Cold Ablation Robot-Guided Laser Osteotome (CARLO®): From Bench to Bedside

Background: In order to overcome the geometrical and physical limitations of conventional rotating and piezosurgery instruments used to perform bone osteotomies, as well as the difficulties in translating digital planning to the operating room, a stand-alone robot-guided laser system has been developed by Advanced Osteotomy Tools, a Swiss start-up company. We present our experiences of the first-in-man use of the Cold Ablation Robot-guided Laser Osteotome (CARLO^®).
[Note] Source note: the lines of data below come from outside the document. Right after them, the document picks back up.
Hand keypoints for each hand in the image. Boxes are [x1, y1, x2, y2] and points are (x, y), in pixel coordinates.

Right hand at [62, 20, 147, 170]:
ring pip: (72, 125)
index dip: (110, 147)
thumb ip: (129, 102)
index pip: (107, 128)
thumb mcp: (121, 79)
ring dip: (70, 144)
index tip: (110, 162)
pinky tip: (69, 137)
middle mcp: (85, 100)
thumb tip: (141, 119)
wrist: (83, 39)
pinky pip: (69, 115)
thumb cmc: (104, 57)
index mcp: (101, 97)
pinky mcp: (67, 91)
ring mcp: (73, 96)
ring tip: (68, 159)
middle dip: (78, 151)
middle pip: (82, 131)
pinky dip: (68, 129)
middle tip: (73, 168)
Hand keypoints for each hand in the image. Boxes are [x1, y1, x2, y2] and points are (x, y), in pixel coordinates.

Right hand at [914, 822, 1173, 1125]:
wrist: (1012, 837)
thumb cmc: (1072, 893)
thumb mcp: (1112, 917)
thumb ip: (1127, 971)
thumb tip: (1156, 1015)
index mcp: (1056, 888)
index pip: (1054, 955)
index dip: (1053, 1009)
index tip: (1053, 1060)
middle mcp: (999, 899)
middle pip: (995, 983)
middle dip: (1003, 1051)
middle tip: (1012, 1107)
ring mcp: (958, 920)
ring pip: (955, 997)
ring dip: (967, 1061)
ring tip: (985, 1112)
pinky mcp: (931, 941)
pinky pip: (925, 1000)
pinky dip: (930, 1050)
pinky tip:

Methods: The CARLO^® device employs a stand-alone 2.94-µm erbium-doped yttrium aluminum garnet (Er:YAG) laser mounted on a robotic arm. A 19-year-old patient provided informed consent to undergo bimaxillary orthognathic surgery. A linear Le Fort I midface osteotomy was digitally planned and transferred to the CARLO^® device. The linear part of the Le Fort I osteotomy was performed autonomously by the CARLO^® device under direct visual control. All pre-, intra-, and postoperative technical difficulties and safety issues were documented. Accuracy was analyzed by superimposing pre- and postoperative computed tomography images. Results: The CARLO^® device performed the linear osteotomy without any technical or safety issues. There was a maximum difference of 0.8 mm between the planned and performed osteotomies, with a root-mean-square error of 1.0 mm. The patient showed normal postoperative healing with no complications. Conclusion: The newly developed stand-alone CARLO^® device could be a useful alternative to conventional burs, drills, and piezosurgery instruments for performing osteotomies. However, the technical workflow concerning the positioning and fixation of the target marker and the implementation of active depth control still need to be improved. Further research to assess safety and accuracy is also necessary, especially at osteotomy sites where direct visual control is not possible. Finally, cost-effectiveness analysis comparing the use of the CARLO^® device with gold-standard surgery protocols will help to define the role of the CARLO^® device in the surgical landscape.